El aire escasea en mis pulmones. No importa cuantas bocanadas de el tome, mi interior pareciera colapsar. “Estás hiperventilando”, pienso. Sin embargo, no soy capaz de regular mi respiración agitada. Estoy cansada de correr, de escapar. Hambrienta, sucia.
El sonido de aquella multitud de pasos que se oyen alrededor de mi escondite es ensordecedor. Me van a atrapar, sé que será así. Sentada en el suelo, abrazándome las piernas mientras el frío de aquel recinto resulta ser mi único abrigo. Ya no sirve de nada llorar, ni pedir ayuda. No hay nadie que pueda acudir a mi rescate, estoy sola frente a este mundo devastado. ¿Por qué seguir empecinada a resistir algo que no tiene sentido alguno? La lucha está totalmente perdida y no hace falta que lo pregunte en voz alta para confirmarlo.
Las ventanas tapadas con tablas no aguantan mucho más cuando, una decena de brazos, comienzan a forcejear contra ellas destruyéndolas con rapidez. Lo mismo sucede con la puerta, esta cede ante los cuerpos sin vida que gruñen y caminan, hacia el rincón en donde estoy acurrucada, de la manera más torpe que existe. Puedo sentir el dolor en mi cuerpo al ser rasguñada, mordida, asesinada por el hambre voraz de aquellas criaturas inmundas cuando me atrapan. Lo último que puedo ver antes de perecer son los ojos blanquecinos de mis asesinos; mis familiares, amigos, vecinos, la sociedad misma.
—«Amor». —Escucho una voz nítida entre todos los gruñidos, pero no puedo responder.
La voz vuelve a llamarme y puedo sentir como mis labios son atrapados por una suavidad momentánea, eliminando casi por completo el dolor de mi cuerpo despedazado.
—«¿Amor? ¿Estás llorando?» —El susurro en mi oído me obliga a abrir los ojos con lentitud, pero no veo nada hasta que el cuerpo acostado a mi lado enciende la luz del velador junto a la cama y su rostro se ilumina. Sus ojos celestes brillan y en su expresión se nota algo de preocupación.
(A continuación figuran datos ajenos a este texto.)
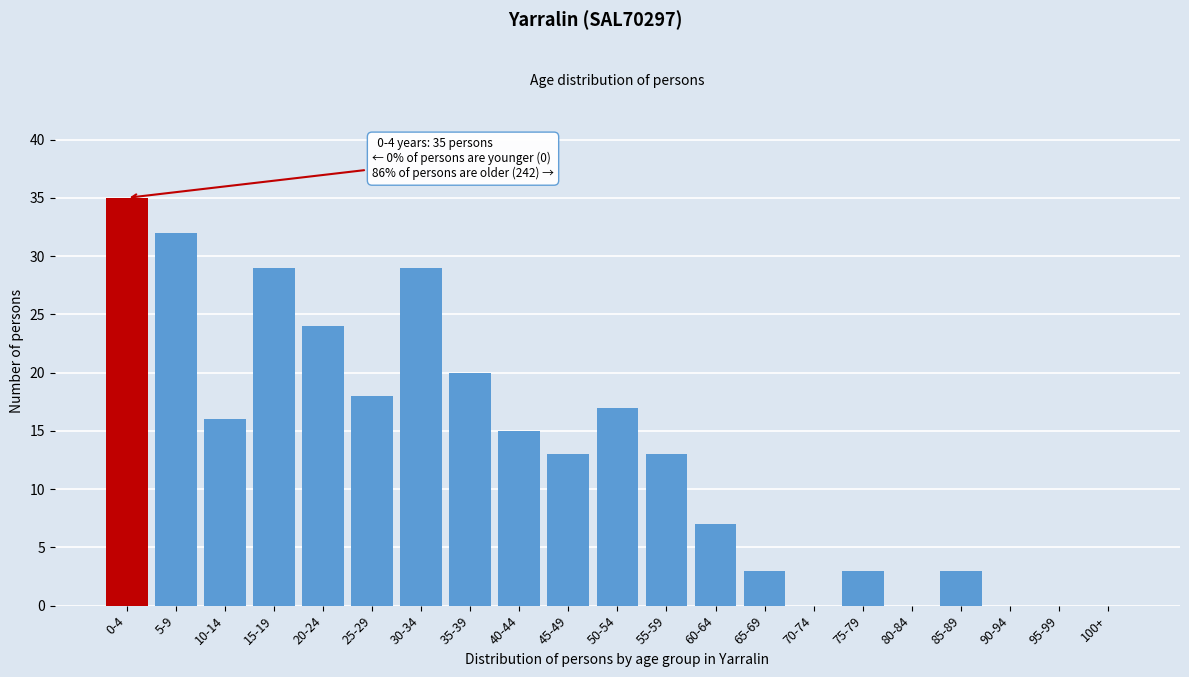

Reading left to right, transcribe all the data shown in this chart.

0-4=35	5-9=32	10-14=16	15-19=29	20-24=24	25-29=18	30-34=29	35-39=20	40-44=15	45-49=13	50-54=17	55-59=13	60-64=7	65-69=3	70-74=0	75-79=3	80-84=0	85-89=3	90-94=0	95-99=0	100+=0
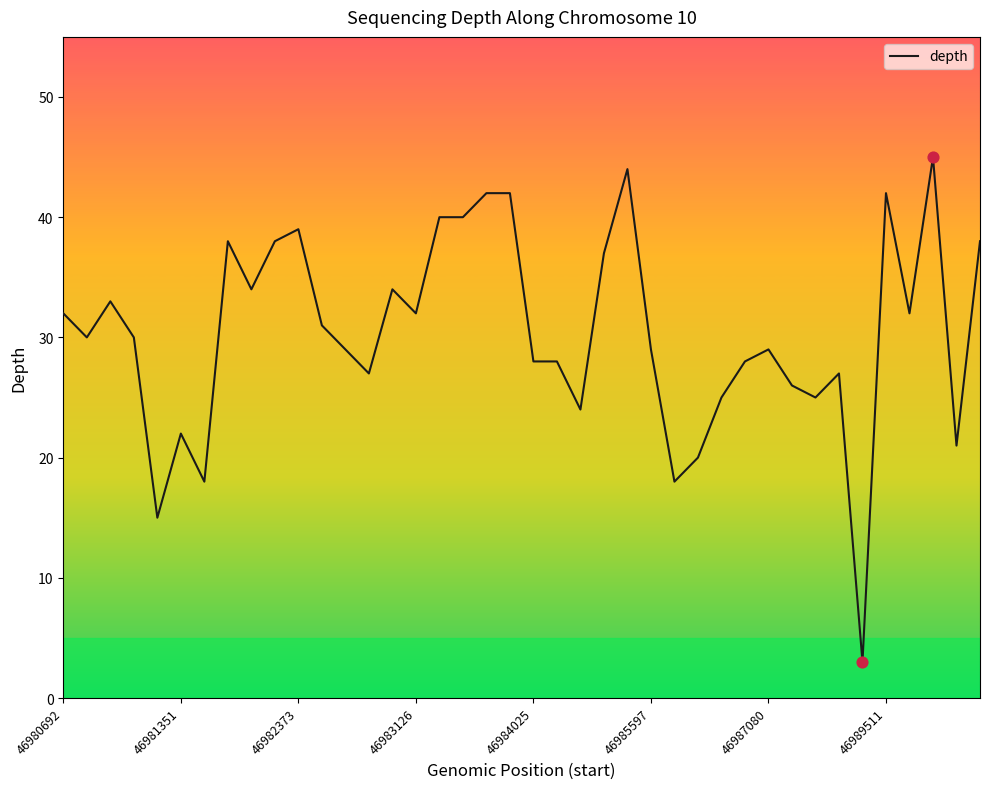

What is the difference between the maximum and minimum values?

42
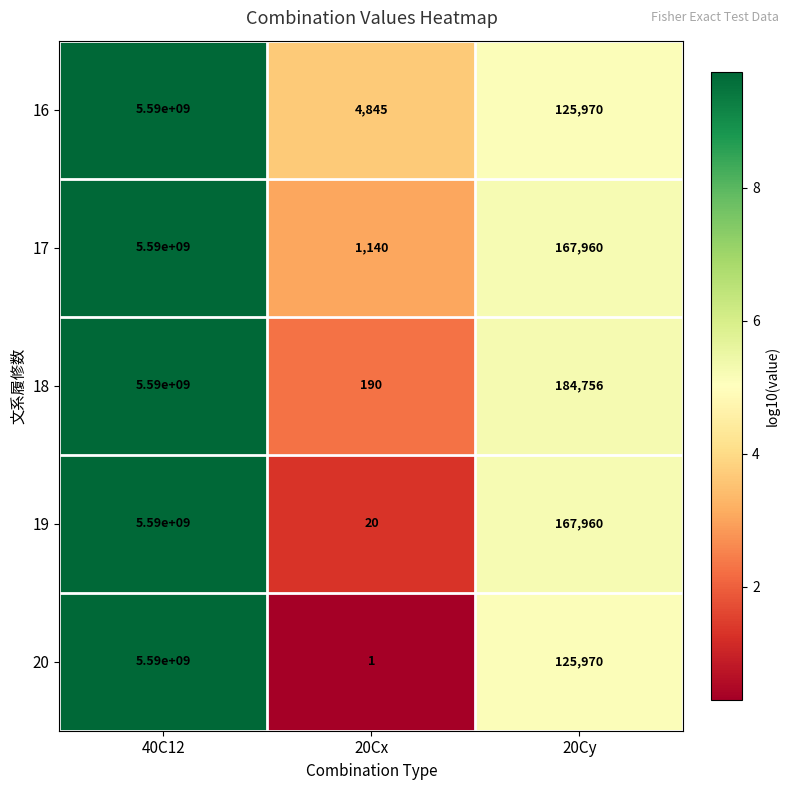

Rank the categories by 20 value from lowest to highest.

20Cx, 20Cy, 40C12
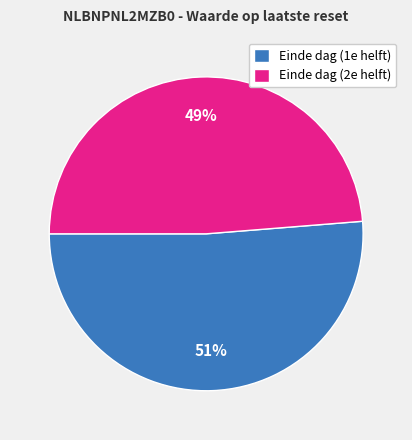

Combined, do Einde dag (2e helft) and Einde dag (1e helft) account for over 50%?

Yes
Acerca una de sus manos hacia mi rostro para secar una de las tantas lágrimas que mojan mi mejilla. Últimamente es común que despierte llorando en las madrugadas tras un sueño tan feo.
—Perdón, tuve una pesadilla horrible —me disculpo con un hilo de voz antes de abultar los labios en un pequeño puchero. Uno de mis ojos se cierra al sentir las caricias que reparte en mi mejilla humedecida.
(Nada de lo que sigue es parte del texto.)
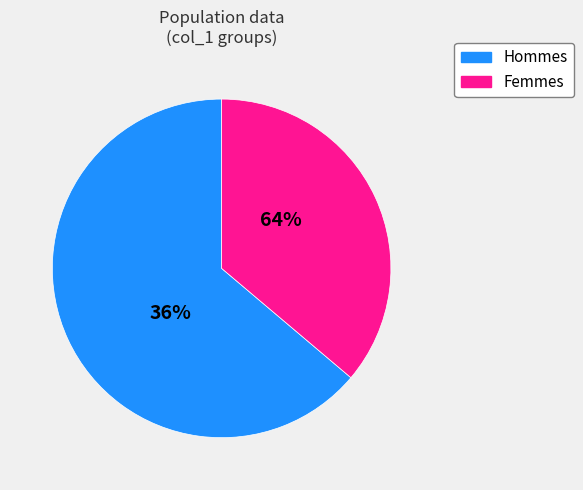

Between 1 and 6, which is larger?

1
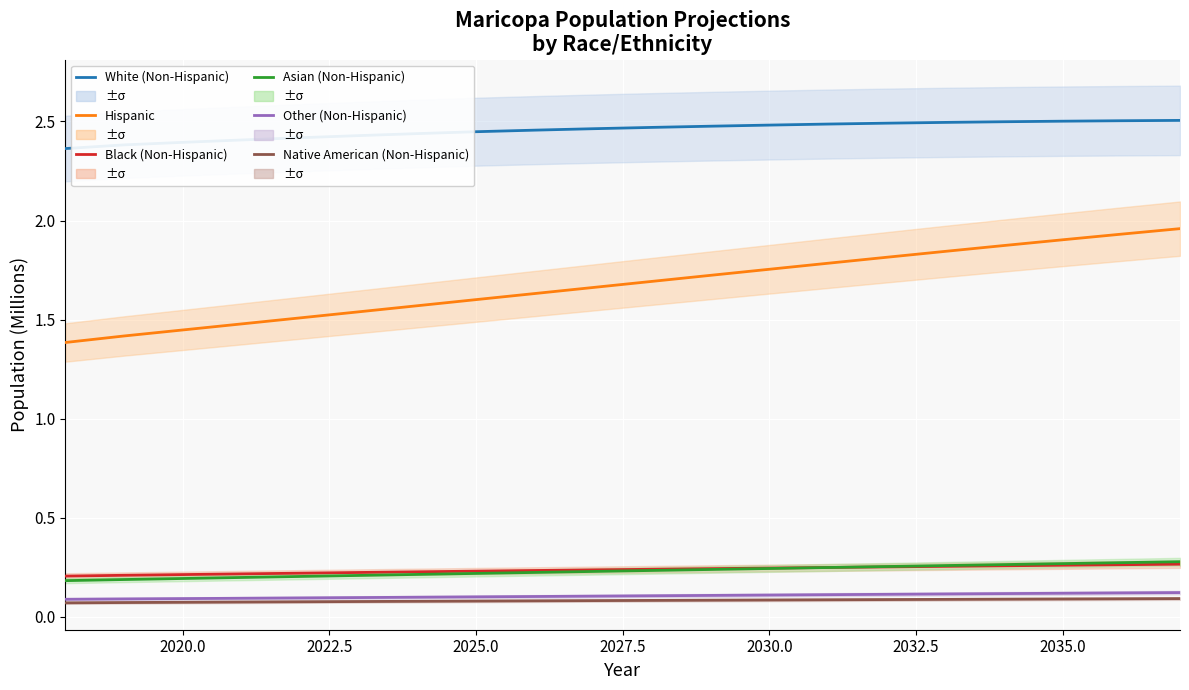

What is the minimum value shown in the chart?

0.1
Abulta sus labios y acorta la distancia para dejar otro beso suave en mi boca. Me sonríe de lado, casi de manera imperceptible.
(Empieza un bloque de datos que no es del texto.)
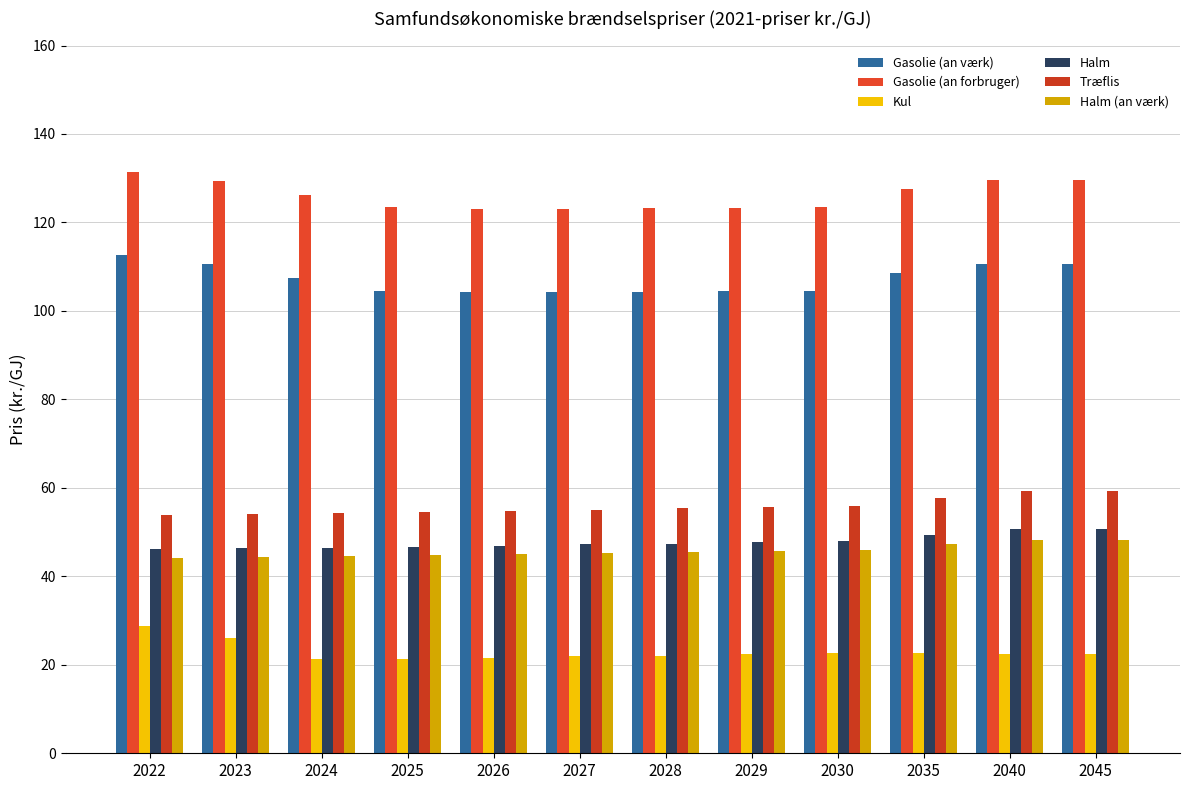

Is it true that Halm (an værk) equals 25.0 at 2022?

False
—«Tranquila. Estás aquí conmigo. No te va a pasar nada malo. Yo te cuido». —El calor que emana de su cuerpo y la tranquilidad con la que me habla me reconforta velozmente.
—¿Puedo dormir en tu pecho? —Nunca voy a entender por qué cuando estoy con él, el tono de mi voz cambia tanto. Sueno igual a una niña pequeña y mimosa.
Esa sonrisa. Dios, podría lograr cualquier cosa con esa maldita sonrisa hermosa que le sale tan natural. Asiente con un movimiento de cabeza, apaga la luz y se acomoda mejor entre las mantas y la almohada para dejarme un lugar. Ese rinconcito en el que me siento protegida, porque puedo escuchar el latido de su corazón y es tan relajante que puedo volver a respirar con calma. Me aferro a él en un abrazo que no solo incluye mis brazos, sino también mis piernas. Presa de mi agarre, deja un corto beso en la punta de mi nariz.
—«¿Mejor?» —susurra.
—Mucho mejor. —Inhalo profundo y el aroma de su perfume cala en lo profundo de mi ser. Cierro los ojos, extasiada. Tal vez, no hay un lugar en el mundo donde pueda sentirme completamente segura de los monstruos, sin embargo, es en el abrigo de sus brazos donde me siento capaz de seguir luchando por mi vida.